[Stored items]
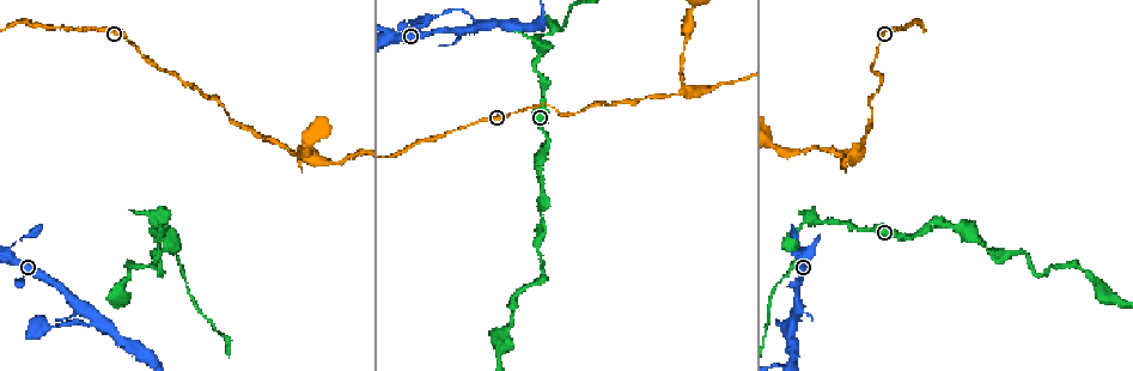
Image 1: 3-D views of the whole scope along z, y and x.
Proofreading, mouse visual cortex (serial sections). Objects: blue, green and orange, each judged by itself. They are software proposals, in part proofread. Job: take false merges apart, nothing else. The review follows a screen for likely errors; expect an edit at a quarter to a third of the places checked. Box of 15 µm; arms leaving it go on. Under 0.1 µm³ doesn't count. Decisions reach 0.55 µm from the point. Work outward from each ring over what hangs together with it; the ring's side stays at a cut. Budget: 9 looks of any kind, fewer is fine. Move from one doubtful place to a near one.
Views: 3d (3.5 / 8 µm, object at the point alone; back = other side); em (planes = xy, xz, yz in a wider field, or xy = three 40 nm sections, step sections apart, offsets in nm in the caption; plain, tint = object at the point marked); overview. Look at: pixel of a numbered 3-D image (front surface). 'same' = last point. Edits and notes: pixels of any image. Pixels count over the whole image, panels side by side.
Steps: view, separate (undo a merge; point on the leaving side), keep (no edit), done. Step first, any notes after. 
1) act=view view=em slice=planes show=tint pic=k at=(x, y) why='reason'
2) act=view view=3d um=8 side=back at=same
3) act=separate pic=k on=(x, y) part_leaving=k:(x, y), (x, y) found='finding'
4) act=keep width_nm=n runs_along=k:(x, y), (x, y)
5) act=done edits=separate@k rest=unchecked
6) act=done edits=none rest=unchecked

act=view view=3d um=3.5 pic=1 at=(94, 321) why='thick turns thin'

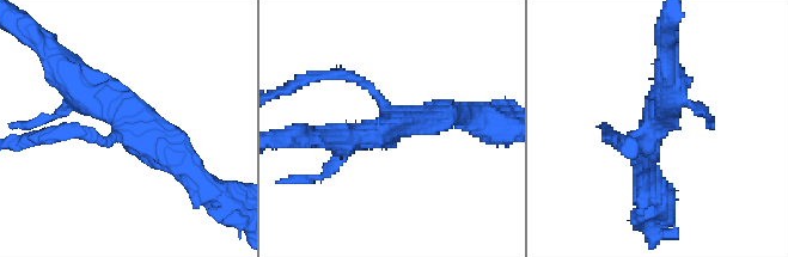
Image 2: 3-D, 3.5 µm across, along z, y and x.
act=view view=em slice=xy step=2 show=tint pic=2 at=(133, 124) arms=3 arm_widths_nm=150,350,350 why='shape alone is not enough'

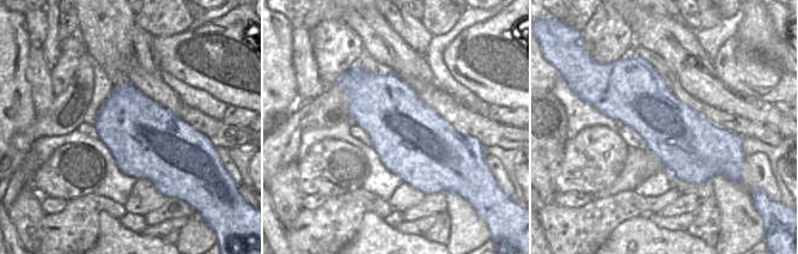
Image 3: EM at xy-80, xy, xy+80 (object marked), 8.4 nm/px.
act=keep found='one cell here'

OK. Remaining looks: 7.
act=view view=3d um=3.5 pic=1 at=(803, 223) why='sharp bend'

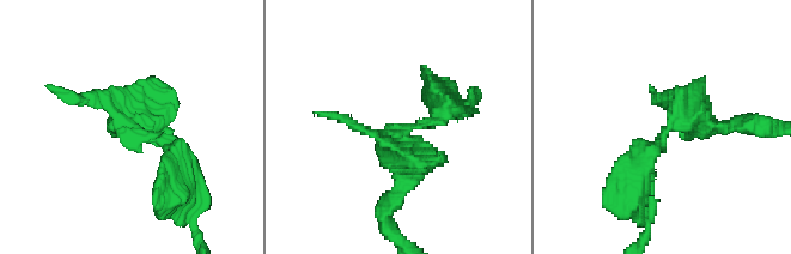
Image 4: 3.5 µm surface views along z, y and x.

# Work item
From the first line to the last, repeat the records exactly and skip the pictures.

# Answer to this task
Image 1: 3-D views of the whole scope along z, y and x.
Proofreading, mouse visual cortex (serial sections). Objects: blue, green and orange, each judged by itself. They are software proposals, in part proofread. Job: take false merges apart, nothing else. The review follows a screen for likely errors; expect an edit at a quarter to a third of the places checked. Box of 15 µm; arms leaving it go on. Under 0.1 µm³ doesn't count. Decisions reach 0.55 µm from the point. Work outward from each ring over what hangs together with it; the ring's side stays at a cut. Budget: 9 looks of any kind, fewer is fine. Move from one doubtful place to a near one.
Views: 3d (3.5 / 8 µm, object at the point alone; back = other side); em (planes = xy, xz, yz in a wider field, or xy = three 40 nm sections, step sections apart, offsets in nm in the caption; plain, tint = object at the point marked); overview. Look at: pixel of a numbered 3-D image (front surface). 'same' = last point. Edits and notes: pixels of any image. Pixels count over the whole image, panels side by side.
Steps: view, separate (undo a merge; point on the leaving side), keep (no edit), done. Step first, any notes after. 
1) act=view view=em slice=planes show=tint pic=k at=(x, y) why='reason'
2) act=view view=3d um=8 side=back at=same
3) act=separate pic=k on=(x, y) part_leaving=k:(x, y), (x, y) found='finding'
4) act=keep width_nm=n runs_along=k:(x, y), (x, y)
5) act=done edits=separate@k rest=unchecked
6) act=done edits=none rest=unchecked

act=view view=3d um=3.5 pic=1 at=(94, 321) why='thick turns thin'

Image 2: 3-D, 3.5 µm across, along z, y and x.
act=view view=em slice=xy step=2 show=tint pic=2 at=(133, 124) arms=3 arm_widths_nm=150,350,350 why='shape alone is not enough'

Image 3: EM at xy-80, xy, xy+80 (object marked), 8.4 nm/px.
act=keep found='one cell here'

OK. Remaining looks: 7.
act=view view=3d um=3.5 pic=1 at=(803, 223) why='sharp bend'

Image 4: 3.5 µm surface views along z, y and x.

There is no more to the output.